Today we had another day out looking at sea boats. Little yachty motor-sailory sorts of things for bobbing up and down on the lumpy stuff. First stop Brighton Marina to check out a Colvic Watson 26 on brokerage there. Yep, it's nice; it looks like a boat... the trouble is, whatever boat I look at I can see the merits of, insofar as I can see any merits in the sort of boat where you can't get off and walk.
To get to the brokerage, we had to transit the surreally named 'Brighton Marina Village'. I've seen some bleak expanses in my time but I really think this took the biscuit. So inhuman, so ersatz, so bloody uncaring about anything - aesthetics, friendliness, nature - except hoovering in the maximum number of tasteless inhuman consumer-clones and their money. So this is what Black Rock and the sea swimming pool disappeared under all those years ago.

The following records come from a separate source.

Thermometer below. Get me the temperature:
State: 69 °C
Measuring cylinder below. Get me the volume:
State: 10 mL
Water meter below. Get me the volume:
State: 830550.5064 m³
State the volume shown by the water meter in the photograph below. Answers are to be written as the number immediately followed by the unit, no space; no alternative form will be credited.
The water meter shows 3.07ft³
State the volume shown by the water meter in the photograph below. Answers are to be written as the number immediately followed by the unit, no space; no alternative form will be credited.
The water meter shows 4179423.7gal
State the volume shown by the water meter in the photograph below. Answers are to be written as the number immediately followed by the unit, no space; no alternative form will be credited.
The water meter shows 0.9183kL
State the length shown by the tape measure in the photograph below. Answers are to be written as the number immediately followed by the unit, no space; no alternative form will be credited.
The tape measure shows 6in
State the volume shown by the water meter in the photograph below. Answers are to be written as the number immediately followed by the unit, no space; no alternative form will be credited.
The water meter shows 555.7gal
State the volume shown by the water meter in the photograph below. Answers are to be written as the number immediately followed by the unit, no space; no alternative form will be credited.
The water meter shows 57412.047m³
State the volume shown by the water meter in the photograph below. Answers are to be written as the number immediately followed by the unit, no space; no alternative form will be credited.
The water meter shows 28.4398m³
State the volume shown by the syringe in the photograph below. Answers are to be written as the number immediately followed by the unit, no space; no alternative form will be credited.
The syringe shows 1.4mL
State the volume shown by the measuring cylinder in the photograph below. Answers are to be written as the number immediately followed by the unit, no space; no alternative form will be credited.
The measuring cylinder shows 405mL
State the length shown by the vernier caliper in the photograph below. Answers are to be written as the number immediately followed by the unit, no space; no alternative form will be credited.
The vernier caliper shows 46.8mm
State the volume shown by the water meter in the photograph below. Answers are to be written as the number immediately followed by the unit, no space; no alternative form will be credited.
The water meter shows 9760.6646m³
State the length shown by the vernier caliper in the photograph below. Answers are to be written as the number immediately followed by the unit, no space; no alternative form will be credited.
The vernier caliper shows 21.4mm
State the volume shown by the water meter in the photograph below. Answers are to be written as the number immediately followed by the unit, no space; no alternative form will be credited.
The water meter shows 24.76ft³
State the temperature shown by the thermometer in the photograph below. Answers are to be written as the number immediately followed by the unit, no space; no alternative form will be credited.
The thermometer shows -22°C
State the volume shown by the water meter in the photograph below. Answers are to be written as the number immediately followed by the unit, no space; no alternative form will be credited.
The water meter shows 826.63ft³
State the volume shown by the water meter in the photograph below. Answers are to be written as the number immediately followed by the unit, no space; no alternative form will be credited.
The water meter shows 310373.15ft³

Asda-town, plastic onion domes on stuccoed quasi-pubs, dying palm trees, wind tunnel boulevards. I have seen the eighties, and it is still horrible.
But we still had a lovely afternoon, bacause after that, we went on to the outskirts of Southampton to see a man about a dog. The Hon Sec of the Sea Dog Owners' Club, in fact, who had very kindly offered us the opportuinity to have a look at his 30' Sea Dog, a boat type which Jim was very taken with on paper. We met John and Audrey at their house, along with another man who had just bought a Sea Dog and had come to inspect John's gimbles, and were all driven to the marina where the boat (Two Tails - I think it's a law that all Sea Dogs have to have amusing canine-related names) resides. On board Audrey plied us with tea and lovely rock cakes while John showed us all the features and wrinkles of the boat, and his many ingenious modifications. They were lovely people, and we had a splendid time, and we have extended an invitation for a reciprocal visit to Chertsey, which I hope will be taken up. The Sea Dog was a very nice boat too.
And I have decided that I want one of these, if anyone knows where to buy one.